▶ [THE EXERCISE]: Retype every line of each of the following records character for character, from kingdom through common name, keeping the original order.

═══ LISTING ═══

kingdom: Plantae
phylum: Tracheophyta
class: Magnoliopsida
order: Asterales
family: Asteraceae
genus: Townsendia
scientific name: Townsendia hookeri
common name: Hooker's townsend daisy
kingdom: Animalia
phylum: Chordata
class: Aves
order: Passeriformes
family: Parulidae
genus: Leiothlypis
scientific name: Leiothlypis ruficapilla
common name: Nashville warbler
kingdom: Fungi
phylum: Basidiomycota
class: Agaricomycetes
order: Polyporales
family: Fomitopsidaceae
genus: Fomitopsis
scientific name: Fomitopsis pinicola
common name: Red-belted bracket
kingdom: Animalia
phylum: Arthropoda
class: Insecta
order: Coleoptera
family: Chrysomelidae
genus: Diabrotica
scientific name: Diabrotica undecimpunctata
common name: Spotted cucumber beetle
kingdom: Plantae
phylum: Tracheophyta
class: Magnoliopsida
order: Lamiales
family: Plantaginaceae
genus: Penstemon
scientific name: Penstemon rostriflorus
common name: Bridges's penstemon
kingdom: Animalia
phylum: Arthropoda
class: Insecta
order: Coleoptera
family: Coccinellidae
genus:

═══

▶ [ANSWER TO THIS PROBLEM]:
kingdom: Plantae
phylum: Tracheophyta
class: Magnoliopsida
order: Asterales
family: Asteraceae
genus: Townsendia
scientific name: Townsendia hookeri
common name: Hooker's townsend daisy
kingdom: Animalia
phylum: Chordata
class: Aves
order: Passeriformes
family: Parulidae
genus: Leiothlypis
scientific name: Leiothlypis ruficapilla
common name: Nashville warbler
kingdom: Fungi
phylum: Basidiomycota
class: Agaricomycetes
order: Polyporales
family: Fomitopsidaceae
genus: Fomitopsis
scientific name: Fomitopsis pinicola
common name: Red-belted bracket
kingdom: Animalia
phylum: Arthropoda
class: Insecta
order: Coleoptera
family: Chrysomelidae
genus: Diabrotica
scientific name: Diabrotica undecimpunctata
common name: Spotted cucumber beetle
kingdom: Plantae
phylum: Tracheophyta
class: Magnoliopsida
order: Lamiales
family: Plantaginaceae
genus: Penstemon
scientific name: Penstemon rostriflorus
common name: Bridges's penstemon
kingdom: Animalia
phylum: Arthropoda
class: Insecta
order: Coleoptera
family: Coccinellidae
genus:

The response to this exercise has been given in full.